(Excerpted data begins)

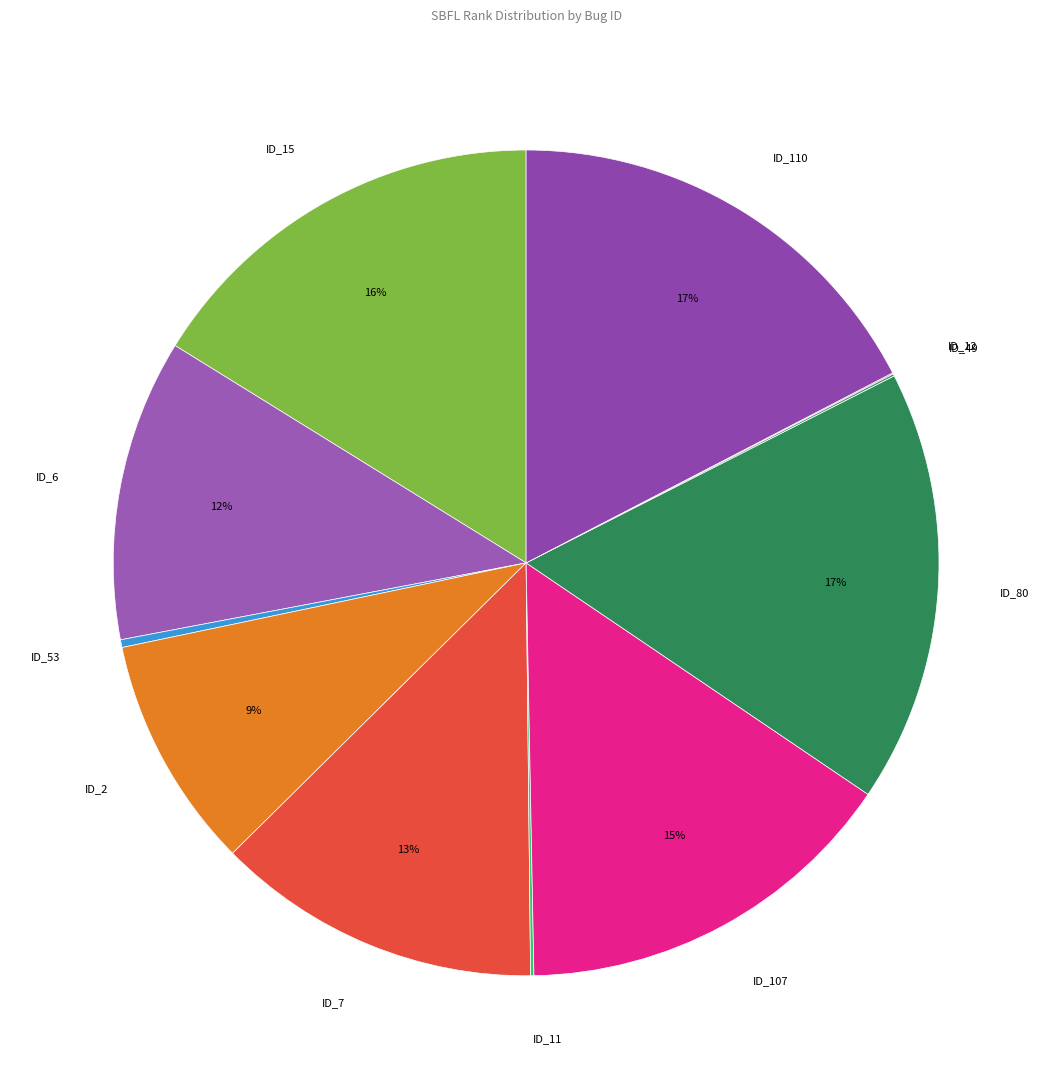

To the nearest percent, what is the average slice percentage?

9%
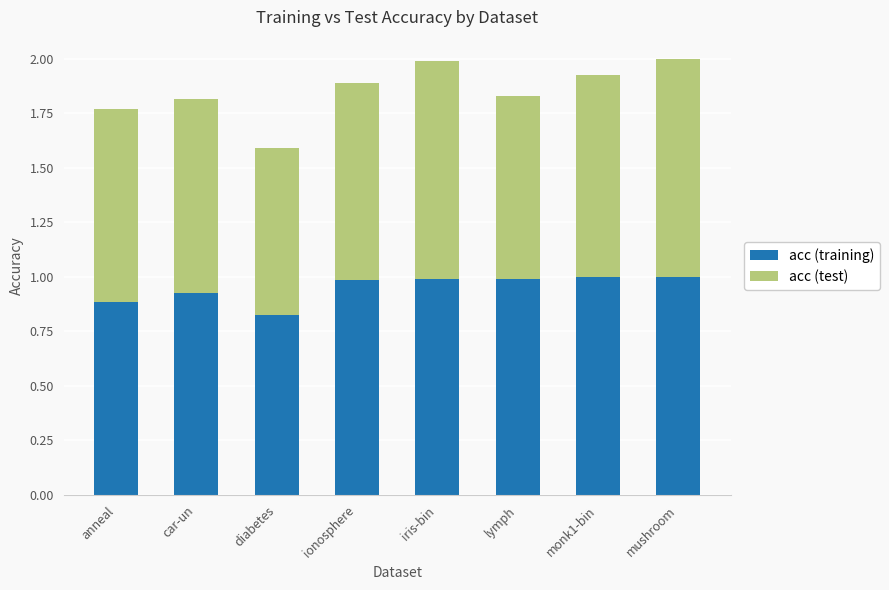

True or false: acc (training) has a value of 1.2 at anneal.

False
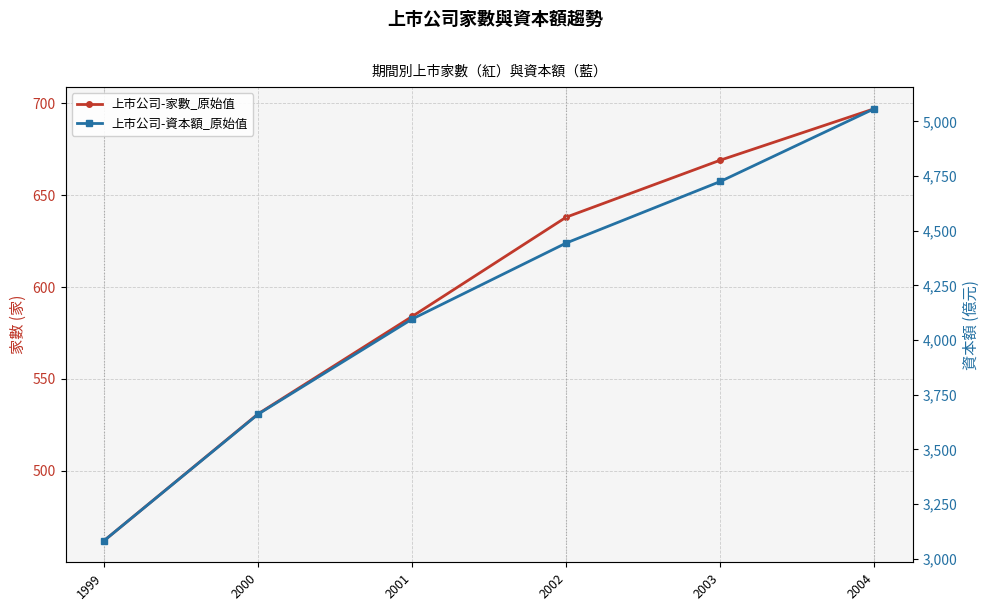

At which label does 上市公司-資本額_原始值 reach its peak?

2004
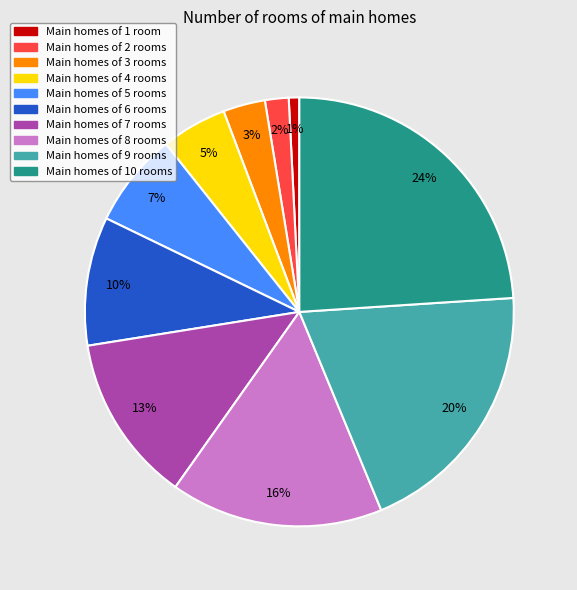

To the nearest percent, what is the average slice percentage?

10%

(Excerpted data ends)

* **Request**
Rewrite the data above with every "slice percentage" changed to "segment share" and all other text kept the same. Leave out the pictures.

* **Solution**
To the nearest percent, what is the average segment share?

9%

True or false: acc (training) has a value of 1.2 at anneal.

False

At which label does 上市公司-資本額_原始值 reach its peak?

2004

To the nearest percent, what is the average segment share?

10%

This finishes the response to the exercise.